## Compito assegnato
Scrivi il seguito del testo sulla mostra di Ferruccio Gard, riportato qui sotto prima dei record, cominciando dopo la sua ultima frase.

## Testo citato
━━━━━━━━
Mostre

 

1optical

 Ferruccio Gard: Optical cm 150 x 115 x 3,5, 2012

 

FERRUCCIO GARD. INTRECCI DINAMICI

La mostra è un dialogo intenso e vitale tra le collezioni e gli spazi del Museo Boncompagni Ludovisi e l’arte di Ferruccio Gard

Il 10 maggio alle ore 18.00 il Polo Museale del Lazio, diretto da Edith Gabrielli presenterà al Museo Boncompagni Ludovisi diretto da Matilde Amaturo, la mostra FERRUCCIO GARD. INTRECCI DINAMICI a cura di Lorenzo Canova, storico dell’arte, critico d’arte e docente di storia dell’arte contemporanea all’Università del Molise.


L’evento si propone come un dialogo intenso e vitale tra le collezioni e gli spazi del Museo Boncompagni Ludovisi e l’arte di Ferruccio Gard, uno dei protagonisti della linea Optical-costruttivista della pittura italiana che esporrà una selezione della sua ultima produzione insieme ad alcune nuovissime sculture astratto-cinetiche.


Ferruccio Gard che ha presentato le sue opere in diverse edizioni della Biennale di Venezia e alla Quadriennale di Roma del 1986, è riconosciuto come uno dei maestri e dei precursori delle ricerche Optical-cinetiche internazionali che hanno avuto negli ultimi anni un importante revival di critica e di pubblico.
Le opere di Gard, nella loro tessitura di geometrie e di intersezioni cromatiche, vogliono dunque entrare con cautela negli spazi del museo per creare un legame diretto e forte con le sue collezioni, che presentano capolavori in cui ha preso forma concreta l’espansione delle arti visive verso la moda e il design dell’abito.
━━━━━━━━
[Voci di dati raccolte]
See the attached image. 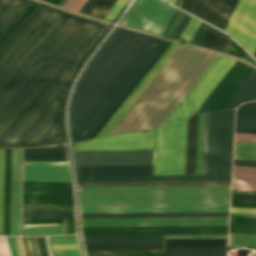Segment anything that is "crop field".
Segmentation results:
<instances>
[{"label":"crop field","mask_w":256,"mask_h":256,"mask_svg":"<svg viewBox=\"0 0 256 256\" xmlns=\"http://www.w3.org/2000/svg\"><path fill=\"white\" fill-rule=\"evenodd\" d=\"M108 24L40 3L0 47V148L65 141L64 105Z\"/></svg>","instance_id":"obj_1"},{"label":"crop field","mask_w":256,"mask_h":256,"mask_svg":"<svg viewBox=\"0 0 256 256\" xmlns=\"http://www.w3.org/2000/svg\"><path fill=\"white\" fill-rule=\"evenodd\" d=\"M217 56L181 45L110 134L163 124Z\"/></svg>","instance_id":"obj_2"},{"label":"crop field","mask_w":256,"mask_h":256,"mask_svg":"<svg viewBox=\"0 0 256 256\" xmlns=\"http://www.w3.org/2000/svg\"><path fill=\"white\" fill-rule=\"evenodd\" d=\"M146 36L132 30L116 28L85 68L75 86L69 114L71 130Z\"/></svg>","instance_id":"obj_3"},{"label":"crop field","mask_w":256,"mask_h":256,"mask_svg":"<svg viewBox=\"0 0 256 256\" xmlns=\"http://www.w3.org/2000/svg\"><path fill=\"white\" fill-rule=\"evenodd\" d=\"M168 43L158 37L147 36L73 128L71 131L72 141L94 137Z\"/></svg>","instance_id":"obj_4"},{"label":"crop field","mask_w":256,"mask_h":256,"mask_svg":"<svg viewBox=\"0 0 256 256\" xmlns=\"http://www.w3.org/2000/svg\"><path fill=\"white\" fill-rule=\"evenodd\" d=\"M81 208L229 206L230 190L79 192Z\"/></svg>","instance_id":"obj_5"},{"label":"crop field","mask_w":256,"mask_h":256,"mask_svg":"<svg viewBox=\"0 0 256 256\" xmlns=\"http://www.w3.org/2000/svg\"><path fill=\"white\" fill-rule=\"evenodd\" d=\"M188 118L157 127L154 174H184Z\"/></svg>","instance_id":"obj_6"},{"label":"crop field","mask_w":256,"mask_h":256,"mask_svg":"<svg viewBox=\"0 0 256 256\" xmlns=\"http://www.w3.org/2000/svg\"><path fill=\"white\" fill-rule=\"evenodd\" d=\"M234 109L210 113L206 174H231Z\"/></svg>","instance_id":"obj_7"},{"label":"crop field","mask_w":256,"mask_h":256,"mask_svg":"<svg viewBox=\"0 0 256 256\" xmlns=\"http://www.w3.org/2000/svg\"><path fill=\"white\" fill-rule=\"evenodd\" d=\"M176 12L159 0H136L121 25L162 35Z\"/></svg>","instance_id":"obj_8"},{"label":"crop field","mask_w":256,"mask_h":256,"mask_svg":"<svg viewBox=\"0 0 256 256\" xmlns=\"http://www.w3.org/2000/svg\"><path fill=\"white\" fill-rule=\"evenodd\" d=\"M234 61L219 55L165 123L192 115Z\"/></svg>","instance_id":"obj_9"},{"label":"crop field","mask_w":256,"mask_h":256,"mask_svg":"<svg viewBox=\"0 0 256 256\" xmlns=\"http://www.w3.org/2000/svg\"><path fill=\"white\" fill-rule=\"evenodd\" d=\"M23 205H73L71 182L24 181Z\"/></svg>","instance_id":"obj_10"},{"label":"crop field","mask_w":256,"mask_h":256,"mask_svg":"<svg viewBox=\"0 0 256 256\" xmlns=\"http://www.w3.org/2000/svg\"><path fill=\"white\" fill-rule=\"evenodd\" d=\"M253 69L236 60L194 114L222 109Z\"/></svg>","instance_id":"obj_11"},{"label":"crop field","mask_w":256,"mask_h":256,"mask_svg":"<svg viewBox=\"0 0 256 256\" xmlns=\"http://www.w3.org/2000/svg\"><path fill=\"white\" fill-rule=\"evenodd\" d=\"M77 165H152L153 150L75 151Z\"/></svg>","instance_id":"obj_12"},{"label":"crop field","mask_w":256,"mask_h":256,"mask_svg":"<svg viewBox=\"0 0 256 256\" xmlns=\"http://www.w3.org/2000/svg\"><path fill=\"white\" fill-rule=\"evenodd\" d=\"M228 225V217L82 219V226Z\"/></svg>","instance_id":"obj_13"},{"label":"crop field","mask_w":256,"mask_h":256,"mask_svg":"<svg viewBox=\"0 0 256 256\" xmlns=\"http://www.w3.org/2000/svg\"><path fill=\"white\" fill-rule=\"evenodd\" d=\"M155 128L74 144L75 150L153 149Z\"/></svg>","instance_id":"obj_14"},{"label":"crop field","mask_w":256,"mask_h":256,"mask_svg":"<svg viewBox=\"0 0 256 256\" xmlns=\"http://www.w3.org/2000/svg\"><path fill=\"white\" fill-rule=\"evenodd\" d=\"M237 0H182L179 7L224 29Z\"/></svg>","instance_id":"obj_15"},{"label":"crop field","mask_w":256,"mask_h":256,"mask_svg":"<svg viewBox=\"0 0 256 256\" xmlns=\"http://www.w3.org/2000/svg\"><path fill=\"white\" fill-rule=\"evenodd\" d=\"M22 149H12L10 235H21Z\"/></svg>","instance_id":"obj_16"},{"label":"crop field","mask_w":256,"mask_h":256,"mask_svg":"<svg viewBox=\"0 0 256 256\" xmlns=\"http://www.w3.org/2000/svg\"><path fill=\"white\" fill-rule=\"evenodd\" d=\"M179 46L180 44L178 43L171 44V46L162 55V57L158 60V62L154 65V67L149 71V73L145 76V78L141 81V83L136 87V89L132 92V94L128 97V99L123 103V105L119 108V110L115 113V115L110 119V121L106 124V126L102 129V131L97 135V137H101L109 134V132L114 128V126L118 123V121L122 118V116L127 112V110L135 102V100L140 96V94L144 91V89L148 86V84L153 80V78L157 75V73L161 70V68L166 64V62L170 59V57L174 54V52L179 48Z\"/></svg>","instance_id":"obj_17"},{"label":"crop field","mask_w":256,"mask_h":256,"mask_svg":"<svg viewBox=\"0 0 256 256\" xmlns=\"http://www.w3.org/2000/svg\"><path fill=\"white\" fill-rule=\"evenodd\" d=\"M36 4L32 0H0V44Z\"/></svg>","instance_id":"obj_18"},{"label":"crop field","mask_w":256,"mask_h":256,"mask_svg":"<svg viewBox=\"0 0 256 256\" xmlns=\"http://www.w3.org/2000/svg\"><path fill=\"white\" fill-rule=\"evenodd\" d=\"M231 175L78 177V182L230 180Z\"/></svg>","instance_id":"obj_19"},{"label":"crop field","mask_w":256,"mask_h":256,"mask_svg":"<svg viewBox=\"0 0 256 256\" xmlns=\"http://www.w3.org/2000/svg\"><path fill=\"white\" fill-rule=\"evenodd\" d=\"M78 176L152 175V166H77Z\"/></svg>","instance_id":"obj_20"},{"label":"crop field","mask_w":256,"mask_h":256,"mask_svg":"<svg viewBox=\"0 0 256 256\" xmlns=\"http://www.w3.org/2000/svg\"><path fill=\"white\" fill-rule=\"evenodd\" d=\"M24 180L70 181L67 165H24Z\"/></svg>","instance_id":"obj_21"},{"label":"crop field","mask_w":256,"mask_h":256,"mask_svg":"<svg viewBox=\"0 0 256 256\" xmlns=\"http://www.w3.org/2000/svg\"><path fill=\"white\" fill-rule=\"evenodd\" d=\"M85 244L163 243V235L83 236Z\"/></svg>","instance_id":"obj_22"},{"label":"crop field","mask_w":256,"mask_h":256,"mask_svg":"<svg viewBox=\"0 0 256 256\" xmlns=\"http://www.w3.org/2000/svg\"><path fill=\"white\" fill-rule=\"evenodd\" d=\"M227 238L165 239V249L226 248Z\"/></svg>","instance_id":"obj_23"},{"label":"crop field","mask_w":256,"mask_h":256,"mask_svg":"<svg viewBox=\"0 0 256 256\" xmlns=\"http://www.w3.org/2000/svg\"><path fill=\"white\" fill-rule=\"evenodd\" d=\"M256 0H239L233 15L224 31L238 40Z\"/></svg>","instance_id":"obj_24"},{"label":"crop field","mask_w":256,"mask_h":256,"mask_svg":"<svg viewBox=\"0 0 256 256\" xmlns=\"http://www.w3.org/2000/svg\"><path fill=\"white\" fill-rule=\"evenodd\" d=\"M229 207L81 209V213L228 211Z\"/></svg>","instance_id":"obj_25"},{"label":"crop field","mask_w":256,"mask_h":256,"mask_svg":"<svg viewBox=\"0 0 256 256\" xmlns=\"http://www.w3.org/2000/svg\"><path fill=\"white\" fill-rule=\"evenodd\" d=\"M82 218L228 216V212L81 214Z\"/></svg>","instance_id":"obj_26"},{"label":"crop field","mask_w":256,"mask_h":256,"mask_svg":"<svg viewBox=\"0 0 256 256\" xmlns=\"http://www.w3.org/2000/svg\"><path fill=\"white\" fill-rule=\"evenodd\" d=\"M232 189L256 191V168L233 166Z\"/></svg>","instance_id":"obj_27"},{"label":"crop field","mask_w":256,"mask_h":256,"mask_svg":"<svg viewBox=\"0 0 256 256\" xmlns=\"http://www.w3.org/2000/svg\"><path fill=\"white\" fill-rule=\"evenodd\" d=\"M198 115L189 118L185 174H195Z\"/></svg>","instance_id":"obj_28"},{"label":"crop field","mask_w":256,"mask_h":256,"mask_svg":"<svg viewBox=\"0 0 256 256\" xmlns=\"http://www.w3.org/2000/svg\"><path fill=\"white\" fill-rule=\"evenodd\" d=\"M230 185V181L79 183V186Z\"/></svg>","instance_id":"obj_29"},{"label":"crop field","mask_w":256,"mask_h":256,"mask_svg":"<svg viewBox=\"0 0 256 256\" xmlns=\"http://www.w3.org/2000/svg\"><path fill=\"white\" fill-rule=\"evenodd\" d=\"M24 160L67 161L63 147L24 149Z\"/></svg>","instance_id":"obj_30"},{"label":"crop field","mask_w":256,"mask_h":256,"mask_svg":"<svg viewBox=\"0 0 256 256\" xmlns=\"http://www.w3.org/2000/svg\"><path fill=\"white\" fill-rule=\"evenodd\" d=\"M227 233V230L83 231V235Z\"/></svg>","instance_id":"obj_31"},{"label":"crop field","mask_w":256,"mask_h":256,"mask_svg":"<svg viewBox=\"0 0 256 256\" xmlns=\"http://www.w3.org/2000/svg\"><path fill=\"white\" fill-rule=\"evenodd\" d=\"M225 189V186L84 187V191Z\"/></svg>","instance_id":"obj_32"},{"label":"crop field","mask_w":256,"mask_h":256,"mask_svg":"<svg viewBox=\"0 0 256 256\" xmlns=\"http://www.w3.org/2000/svg\"><path fill=\"white\" fill-rule=\"evenodd\" d=\"M11 149H5L4 234L9 235Z\"/></svg>","instance_id":"obj_33"},{"label":"crop field","mask_w":256,"mask_h":256,"mask_svg":"<svg viewBox=\"0 0 256 256\" xmlns=\"http://www.w3.org/2000/svg\"><path fill=\"white\" fill-rule=\"evenodd\" d=\"M251 54L256 48V4L238 40Z\"/></svg>","instance_id":"obj_34"},{"label":"crop field","mask_w":256,"mask_h":256,"mask_svg":"<svg viewBox=\"0 0 256 256\" xmlns=\"http://www.w3.org/2000/svg\"><path fill=\"white\" fill-rule=\"evenodd\" d=\"M256 85V70L249 75V77L245 80V82L241 85V87L236 91V93L232 96V98L228 101V103L224 106L225 108H236L240 105L247 95L251 92V90Z\"/></svg>","instance_id":"obj_35"},{"label":"crop field","mask_w":256,"mask_h":256,"mask_svg":"<svg viewBox=\"0 0 256 256\" xmlns=\"http://www.w3.org/2000/svg\"><path fill=\"white\" fill-rule=\"evenodd\" d=\"M228 226L82 227L83 230L227 229Z\"/></svg>","instance_id":"obj_36"},{"label":"crop field","mask_w":256,"mask_h":256,"mask_svg":"<svg viewBox=\"0 0 256 256\" xmlns=\"http://www.w3.org/2000/svg\"><path fill=\"white\" fill-rule=\"evenodd\" d=\"M88 256H163L158 250L87 251Z\"/></svg>","instance_id":"obj_37"},{"label":"crop field","mask_w":256,"mask_h":256,"mask_svg":"<svg viewBox=\"0 0 256 256\" xmlns=\"http://www.w3.org/2000/svg\"><path fill=\"white\" fill-rule=\"evenodd\" d=\"M229 39L225 34L210 27L200 45L222 51Z\"/></svg>","instance_id":"obj_38"},{"label":"crop field","mask_w":256,"mask_h":256,"mask_svg":"<svg viewBox=\"0 0 256 256\" xmlns=\"http://www.w3.org/2000/svg\"><path fill=\"white\" fill-rule=\"evenodd\" d=\"M165 256H226V249L165 250Z\"/></svg>","instance_id":"obj_39"},{"label":"crop field","mask_w":256,"mask_h":256,"mask_svg":"<svg viewBox=\"0 0 256 256\" xmlns=\"http://www.w3.org/2000/svg\"><path fill=\"white\" fill-rule=\"evenodd\" d=\"M87 250L163 249L161 245H85Z\"/></svg>","instance_id":"obj_40"},{"label":"crop field","mask_w":256,"mask_h":256,"mask_svg":"<svg viewBox=\"0 0 256 256\" xmlns=\"http://www.w3.org/2000/svg\"><path fill=\"white\" fill-rule=\"evenodd\" d=\"M61 234V226L23 228V236Z\"/></svg>","instance_id":"obj_41"},{"label":"crop field","mask_w":256,"mask_h":256,"mask_svg":"<svg viewBox=\"0 0 256 256\" xmlns=\"http://www.w3.org/2000/svg\"><path fill=\"white\" fill-rule=\"evenodd\" d=\"M116 0H97L91 10L88 12L89 15L104 18L110 8L113 6Z\"/></svg>","instance_id":"obj_42"},{"label":"crop field","mask_w":256,"mask_h":256,"mask_svg":"<svg viewBox=\"0 0 256 256\" xmlns=\"http://www.w3.org/2000/svg\"><path fill=\"white\" fill-rule=\"evenodd\" d=\"M234 159L256 161V146L235 145Z\"/></svg>","instance_id":"obj_43"},{"label":"crop field","mask_w":256,"mask_h":256,"mask_svg":"<svg viewBox=\"0 0 256 256\" xmlns=\"http://www.w3.org/2000/svg\"><path fill=\"white\" fill-rule=\"evenodd\" d=\"M73 216V211H23V218Z\"/></svg>","instance_id":"obj_44"},{"label":"crop field","mask_w":256,"mask_h":256,"mask_svg":"<svg viewBox=\"0 0 256 256\" xmlns=\"http://www.w3.org/2000/svg\"><path fill=\"white\" fill-rule=\"evenodd\" d=\"M4 149H0V234H3Z\"/></svg>","instance_id":"obj_45"},{"label":"crop field","mask_w":256,"mask_h":256,"mask_svg":"<svg viewBox=\"0 0 256 256\" xmlns=\"http://www.w3.org/2000/svg\"><path fill=\"white\" fill-rule=\"evenodd\" d=\"M204 113L199 115L196 174H200Z\"/></svg>","instance_id":"obj_46"},{"label":"crop field","mask_w":256,"mask_h":256,"mask_svg":"<svg viewBox=\"0 0 256 256\" xmlns=\"http://www.w3.org/2000/svg\"><path fill=\"white\" fill-rule=\"evenodd\" d=\"M233 246H256V236L234 234Z\"/></svg>","instance_id":"obj_47"},{"label":"crop field","mask_w":256,"mask_h":256,"mask_svg":"<svg viewBox=\"0 0 256 256\" xmlns=\"http://www.w3.org/2000/svg\"><path fill=\"white\" fill-rule=\"evenodd\" d=\"M200 22L201 21H199V20H197V19L192 17V19L190 20V22L186 26L185 30L183 31V33L179 37V40H183V41L189 42V40L192 37V35L194 34L195 30L199 26Z\"/></svg>","instance_id":"obj_48"},{"label":"crop field","mask_w":256,"mask_h":256,"mask_svg":"<svg viewBox=\"0 0 256 256\" xmlns=\"http://www.w3.org/2000/svg\"><path fill=\"white\" fill-rule=\"evenodd\" d=\"M209 113H205L201 174H205Z\"/></svg>","instance_id":"obj_49"},{"label":"crop field","mask_w":256,"mask_h":256,"mask_svg":"<svg viewBox=\"0 0 256 256\" xmlns=\"http://www.w3.org/2000/svg\"><path fill=\"white\" fill-rule=\"evenodd\" d=\"M129 0H117L108 14L105 16L104 20L113 22L117 15L123 10V8L128 4ZM119 16V15H118Z\"/></svg>","instance_id":"obj_50"},{"label":"crop field","mask_w":256,"mask_h":256,"mask_svg":"<svg viewBox=\"0 0 256 256\" xmlns=\"http://www.w3.org/2000/svg\"><path fill=\"white\" fill-rule=\"evenodd\" d=\"M236 116L256 118V103L242 104L237 108Z\"/></svg>","instance_id":"obj_51"},{"label":"crop field","mask_w":256,"mask_h":256,"mask_svg":"<svg viewBox=\"0 0 256 256\" xmlns=\"http://www.w3.org/2000/svg\"><path fill=\"white\" fill-rule=\"evenodd\" d=\"M230 232L256 234V225L230 223Z\"/></svg>","instance_id":"obj_52"},{"label":"crop field","mask_w":256,"mask_h":256,"mask_svg":"<svg viewBox=\"0 0 256 256\" xmlns=\"http://www.w3.org/2000/svg\"><path fill=\"white\" fill-rule=\"evenodd\" d=\"M224 52L236 55L242 59L247 55L234 41L230 39L228 44L223 49Z\"/></svg>","instance_id":"obj_53"},{"label":"crop field","mask_w":256,"mask_h":256,"mask_svg":"<svg viewBox=\"0 0 256 256\" xmlns=\"http://www.w3.org/2000/svg\"><path fill=\"white\" fill-rule=\"evenodd\" d=\"M236 128L256 129V119L236 117Z\"/></svg>","instance_id":"obj_54"},{"label":"crop field","mask_w":256,"mask_h":256,"mask_svg":"<svg viewBox=\"0 0 256 256\" xmlns=\"http://www.w3.org/2000/svg\"><path fill=\"white\" fill-rule=\"evenodd\" d=\"M190 19H191V16L184 13L183 17L181 18L178 25L176 26L173 33L171 34V37L178 39V37L180 36V34L184 30L185 26L187 25Z\"/></svg>","instance_id":"obj_55"},{"label":"crop field","mask_w":256,"mask_h":256,"mask_svg":"<svg viewBox=\"0 0 256 256\" xmlns=\"http://www.w3.org/2000/svg\"><path fill=\"white\" fill-rule=\"evenodd\" d=\"M210 26L206 25L205 23L201 22L200 26L196 30L195 34L191 38L190 42L191 43H196L199 44L207 30L209 29Z\"/></svg>","instance_id":"obj_56"},{"label":"crop field","mask_w":256,"mask_h":256,"mask_svg":"<svg viewBox=\"0 0 256 256\" xmlns=\"http://www.w3.org/2000/svg\"><path fill=\"white\" fill-rule=\"evenodd\" d=\"M63 218L23 219V224L62 223Z\"/></svg>","instance_id":"obj_57"},{"label":"crop field","mask_w":256,"mask_h":256,"mask_svg":"<svg viewBox=\"0 0 256 256\" xmlns=\"http://www.w3.org/2000/svg\"><path fill=\"white\" fill-rule=\"evenodd\" d=\"M85 1L86 0H66L63 7L79 11Z\"/></svg>","instance_id":"obj_58"},{"label":"crop field","mask_w":256,"mask_h":256,"mask_svg":"<svg viewBox=\"0 0 256 256\" xmlns=\"http://www.w3.org/2000/svg\"><path fill=\"white\" fill-rule=\"evenodd\" d=\"M55 256H80L78 249L53 250Z\"/></svg>","instance_id":"obj_59"},{"label":"crop field","mask_w":256,"mask_h":256,"mask_svg":"<svg viewBox=\"0 0 256 256\" xmlns=\"http://www.w3.org/2000/svg\"><path fill=\"white\" fill-rule=\"evenodd\" d=\"M51 244L77 243L76 237L50 238Z\"/></svg>","instance_id":"obj_60"},{"label":"crop field","mask_w":256,"mask_h":256,"mask_svg":"<svg viewBox=\"0 0 256 256\" xmlns=\"http://www.w3.org/2000/svg\"><path fill=\"white\" fill-rule=\"evenodd\" d=\"M235 141L256 142V135L237 134L235 133Z\"/></svg>","instance_id":"obj_61"},{"label":"crop field","mask_w":256,"mask_h":256,"mask_svg":"<svg viewBox=\"0 0 256 256\" xmlns=\"http://www.w3.org/2000/svg\"><path fill=\"white\" fill-rule=\"evenodd\" d=\"M65 219H68V221L65 222V225H64L65 233L66 234H75L73 217H69V218H65Z\"/></svg>","instance_id":"obj_62"},{"label":"crop field","mask_w":256,"mask_h":256,"mask_svg":"<svg viewBox=\"0 0 256 256\" xmlns=\"http://www.w3.org/2000/svg\"><path fill=\"white\" fill-rule=\"evenodd\" d=\"M231 199L256 201V195L232 193Z\"/></svg>","instance_id":"obj_63"},{"label":"crop field","mask_w":256,"mask_h":256,"mask_svg":"<svg viewBox=\"0 0 256 256\" xmlns=\"http://www.w3.org/2000/svg\"><path fill=\"white\" fill-rule=\"evenodd\" d=\"M14 238H15V242H16V246H17L19 256H26L24 246H23V243H22V239L17 238V237H14Z\"/></svg>","instance_id":"obj_64"},{"label":"crop field","mask_w":256,"mask_h":256,"mask_svg":"<svg viewBox=\"0 0 256 256\" xmlns=\"http://www.w3.org/2000/svg\"><path fill=\"white\" fill-rule=\"evenodd\" d=\"M6 237H7L11 256H18L13 237H9V236H6Z\"/></svg>","instance_id":"obj_65"},{"label":"crop field","mask_w":256,"mask_h":256,"mask_svg":"<svg viewBox=\"0 0 256 256\" xmlns=\"http://www.w3.org/2000/svg\"><path fill=\"white\" fill-rule=\"evenodd\" d=\"M231 212L256 214V209L231 207Z\"/></svg>","instance_id":"obj_66"},{"label":"crop field","mask_w":256,"mask_h":256,"mask_svg":"<svg viewBox=\"0 0 256 256\" xmlns=\"http://www.w3.org/2000/svg\"><path fill=\"white\" fill-rule=\"evenodd\" d=\"M95 2L96 0H87L83 7L80 9V11L87 13Z\"/></svg>","instance_id":"obj_67"},{"label":"crop field","mask_w":256,"mask_h":256,"mask_svg":"<svg viewBox=\"0 0 256 256\" xmlns=\"http://www.w3.org/2000/svg\"><path fill=\"white\" fill-rule=\"evenodd\" d=\"M24 164H68L67 162L24 161Z\"/></svg>","instance_id":"obj_68"},{"label":"crop field","mask_w":256,"mask_h":256,"mask_svg":"<svg viewBox=\"0 0 256 256\" xmlns=\"http://www.w3.org/2000/svg\"><path fill=\"white\" fill-rule=\"evenodd\" d=\"M53 249L78 248L77 244L52 245Z\"/></svg>","instance_id":"obj_69"},{"label":"crop field","mask_w":256,"mask_h":256,"mask_svg":"<svg viewBox=\"0 0 256 256\" xmlns=\"http://www.w3.org/2000/svg\"><path fill=\"white\" fill-rule=\"evenodd\" d=\"M2 237L0 236V248H1L2 256H6L7 250H6V253H5L6 246H5V249H4L5 242H4V245H3L4 238H3V241H2ZM5 241H6V238H5ZM6 245H7V242H6ZM7 249H8V246H7ZM8 253H9V250H8ZM0 256H1V253H0ZM7 256H8V254H7ZM9 256H10V254H9Z\"/></svg>","instance_id":"obj_70"},{"label":"crop field","mask_w":256,"mask_h":256,"mask_svg":"<svg viewBox=\"0 0 256 256\" xmlns=\"http://www.w3.org/2000/svg\"><path fill=\"white\" fill-rule=\"evenodd\" d=\"M252 100H256V87L252 90V92L249 94V96L245 99L244 102Z\"/></svg>","instance_id":"obj_71"},{"label":"crop field","mask_w":256,"mask_h":256,"mask_svg":"<svg viewBox=\"0 0 256 256\" xmlns=\"http://www.w3.org/2000/svg\"><path fill=\"white\" fill-rule=\"evenodd\" d=\"M230 219L256 221V218H252V217L231 216Z\"/></svg>","instance_id":"obj_72"},{"label":"crop field","mask_w":256,"mask_h":256,"mask_svg":"<svg viewBox=\"0 0 256 256\" xmlns=\"http://www.w3.org/2000/svg\"><path fill=\"white\" fill-rule=\"evenodd\" d=\"M231 206L256 208V205H252V204L231 203Z\"/></svg>","instance_id":"obj_73"},{"label":"crop field","mask_w":256,"mask_h":256,"mask_svg":"<svg viewBox=\"0 0 256 256\" xmlns=\"http://www.w3.org/2000/svg\"><path fill=\"white\" fill-rule=\"evenodd\" d=\"M234 163H241V164H256L255 161H241V160H234Z\"/></svg>","instance_id":"obj_74"},{"label":"crop field","mask_w":256,"mask_h":256,"mask_svg":"<svg viewBox=\"0 0 256 256\" xmlns=\"http://www.w3.org/2000/svg\"><path fill=\"white\" fill-rule=\"evenodd\" d=\"M235 132H241V133H255L256 134V131L255 130H242V129H236Z\"/></svg>","instance_id":"obj_75"},{"label":"crop field","mask_w":256,"mask_h":256,"mask_svg":"<svg viewBox=\"0 0 256 256\" xmlns=\"http://www.w3.org/2000/svg\"><path fill=\"white\" fill-rule=\"evenodd\" d=\"M232 192L256 194V192H253V191H239V190H232Z\"/></svg>","instance_id":"obj_76"},{"label":"crop field","mask_w":256,"mask_h":256,"mask_svg":"<svg viewBox=\"0 0 256 256\" xmlns=\"http://www.w3.org/2000/svg\"><path fill=\"white\" fill-rule=\"evenodd\" d=\"M230 222H237V223H251V224H256V222H249V221H236V220H230Z\"/></svg>","instance_id":"obj_77"},{"label":"crop field","mask_w":256,"mask_h":256,"mask_svg":"<svg viewBox=\"0 0 256 256\" xmlns=\"http://www.w3.org/2000/svg\"><path fill=\"white\" fill-rule=\"evenodd\" d=\"M231 202H238V203H253V204H256V202H252V201H238V200H231Z\"/></svg>","instance_id":"obj_78"},{"label":"crop field","mask_w":256,"mask_h":256,"mask_svg":"<svg viewBox=\"0 0 256 256\" xmlns=\"http://www.w3.org/2000/svg\"><path fill=\"white\" fill-rule=\"evenodd\" d=\"M231 215H232V213H231ZM233 215L256 217V215H252V214H238V213H233Z\"/></svg>","instance_id":"obj_79"},{"label":"crop field","mask_w":256,"mask_h":256,"mask_svg":"<svg viewBox=\"0 0 256 256\" xmlns=\"http://www.w3.org/2000/svg\"><path fill=\"white\" fill-rule=\"evenodd\" d=\"M235 144H242V145H256V143H242V142H235Z\"/></svg>","instance_id":"obj_80"},{"label":"crop field","mask_w":256,"mask_h":256,"mask_svg":"<svg viewBox=\"0 0 256 256\" xmlns=\"http://www.w3.org/2000/svg\"><path fill=\"white\" fill-rule=\"evenodd\" d=\"M27 238H28V242H29V246H30V249H31L32 256H34L33 251H32V247H31V243H30V239H29V237H27Z\"/></svg>","instance_id":"obj_81"},{"label":"crop field","mask_w":256,"mask_h":256,"mask_svg":"<svg viewBox=\"0 0 256 256\" xmlns=\"http://www.w3.org/2000/svg\"><path fill=\"white\" fill-rule=\"evenodd\" d=\"M46 1H49V2H52V3L57 4V2H58L59 0H46Z\"/></svg>","instance_id":"obj_82"},{"label":"crop field","mask_w":256,"mask_h":256,"mask_svg":"<svg viewBox=\"0 0 256 256\" xmlns=\"http://www.w3.org/2000/svg\"><path fill=\"white\" fill-rule=\"evenodd\" d=\"M168 1H170V2H172L174 4H177V2H178V0H168Z\"/></svg>","instance_id":"obj_83"},{"label":"crop field","mask_w":256,"mask_h":256,"mask_svg":"<svg viewBox=\"0 0 256 256\" xmlns=\"http://www.w3.org/2000/svg\"><path fill=\"white\" fill-rule=\"evenodd\" d=\"M234 165H240V166H255V165H241V164H234ZM256 167V166H255Z\"/></svg>","instance_id":"obj_84"},{"label":"crop field","mask_w":256,"mask_h":256,"mask_svg":"<svg viewBox=\"0 0 256 256\" xmlns=\"http://www.w3.org/2000/svg\"><path fill=\"white\" fill-rule=\"evenodd\" d=\"M253 56L256 58V50H255V52H254Z\"/></svg>","instance_id":"obj_85"},{"label":"crop field","mask_w":256,"mask_h":256,"mask_svg":"<svg viewBox=\"0 0 256 256\" xmlns=\"http://www.w3.org/2000/svg\"><path fill=\"white\" fill-rule=\"evenodd\" d=\"M63 237V236H62Z\"/></svg>","instance_id":"obj_86"}]
</instances>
━━━━━━━━
## Risposta al compito
Il lavoro di Gard si inserisce infatti a pieno titolo in quella linea nobile dell’arte italiana e internazionale che parte dal Futurismo (e in particolare da Giacomo Balla) dove le ricerche sull’arte astratta e sulla geometrizzazione della pittura si sono coniugate alle prime esperienze cinetiche.
La vibrazione della pittura di Gard, le sue profondità illusive e il suo rigore compositivo potranno comporre così un intenso e vitale confronto con il Museo Boncompagni Ludovisi, in un interessante e intenso dialogo tra storia e contemporaneità fondato sul colore, la geometria e la pulsazione luminosa dei suoi intrecci dinamici.

Nato a Vestignè (To) nel 1940, Ferruccio Gard è uno dei massimi esponenti dell’arte neocostruttivista, programmata e cinetica che pratica dal 1969.
Ha partecipato a sette Biennali di Venezia (1982, 1986, 1995, 2007, 2009, 2011 e 2017), all’XI Quadriennale di Roma (1986), alla Biennale Internazionale Architettura di Venezia (2016) e a numerose mostre internazionali sull’arte cinetica fra le quali alla Galleria Nazionale d’Arte Moderna di Praga (2008), alla Galleria Nazionale d’Arte Moderna di Roma (2012) e nel 2014 sull’arte cinetica italiana degli anni ’70, al Museo d’Arte Contemporanea della Città di Buenos Aires e al MACLA, Museo d’Arte Contemporanea latinoamericano di La Plata (Argentina).
Di grande rilievo l’invito, nel 2017, alla 57ͣ Biennale Internazionale d’Arte, con la partecipazione, alla Fondazione Bevilacqua La Masa, in piazza San Marco, alla mostra dedicata ai trent’anni di attività (1978-2008) del Centro d’arte visuale VERIFICA 8 + 1, con una selezione di 17 artisti, da Bruno Munari, Alberto Biasi e Sara Campesan a Marina Apollonio, Franco Costalonga, Horacio Garcia Rossi e Julio Le Parc , vincitore quest’ultimo del Gran Premio alla Biennale del 1966 ed entrambi fra i fondatori, a Parigi, del GRAV, Groupe de Recerche d’Art Visuelle. Con la partecipazione a questa mostra, curata da Giovanni Granzotto ed Evento collaterale della 57ͣ Biennale, Ferruccio Gard è stato ulteriormente e definitivamente consacrato fra gli artisti storicizzati dell’arte programmata e cinetica.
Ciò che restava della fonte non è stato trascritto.